"Yes, I suppose it will be all right if you like. That will be Mrs. Hurdon herself that's working in the garden. Come along."
They swung over the low boundary wall into the Castle grounds, and walked directly toward the cottages, Mr. Overton flinging a reassuring, "That's all right, Johnston, the gentlemen are with me," to a protesting gardener who came running across the lawn.

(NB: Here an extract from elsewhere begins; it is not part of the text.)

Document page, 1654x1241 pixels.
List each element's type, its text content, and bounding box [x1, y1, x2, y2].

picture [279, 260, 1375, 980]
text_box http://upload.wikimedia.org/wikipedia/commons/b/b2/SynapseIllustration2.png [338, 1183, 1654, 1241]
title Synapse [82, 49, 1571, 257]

Cleek observed, however, that, although the gardener heard the land-steward's voice clearly enough, and went about his business at once, the woman in the radiant garden of the cottage did not so much as look up.
"Old lady's something after the style of my mate here, ain't she—a bit deaf?" he observed.
"Yes, a little. That is one reason why she never is worried by the ringing of the bells."
"I see. And the old man—wot about him? He deaf, too?"
"Oh, dear no. Ears as sharp as a badger's. He is a very strong-minded, practical, level-headed old chap, without a grain of superstition in him. He declares that he has never in all his life found soil so fertile or a garden that gives such good return for his work as that one, and he wouldn't give the place up if ghosts danced round the house all night in dozens."
"Oh, so that's why they didn't get out and chuck the place when the mischief began, is it? I was wondering. One deaf and the other with his head screwed on the right way. Old gent must have a power o' confidence in his missus, Mr. Overton, to let her go messing about with his plants and him not there. Blowed if I'd let mine do it—no fear."
"I don't fancy that Hurdon would either, if he could help it. He's as fussy a horticulturist as any," said Overton, with an amused laugh, "and, in an ordinary way, it would be as much as anybody's life was worth to touch a single one of his plants. Unfortunately, however, the old chap had a slight accident the day before yesterday. Fell down the stairs and strained his back. It will probably keep him laid up for the next five or six days; and, as his garden is his hobby, I suppose he has sent the old lady out to attend to it. I'm told, too, that she's as well up in garden matters as he."
"Is she now?" commented Cleek with a casualness which masked an emotion of a totally different character; for he observed, as he drew nearer, that the good lady was in the act of inserting a blossoming begonia into a nice round hole which she had scooped out from one of the beds with her trowel, and that there was an empty flower pot and a full watering-can standing on the tiled path beside her.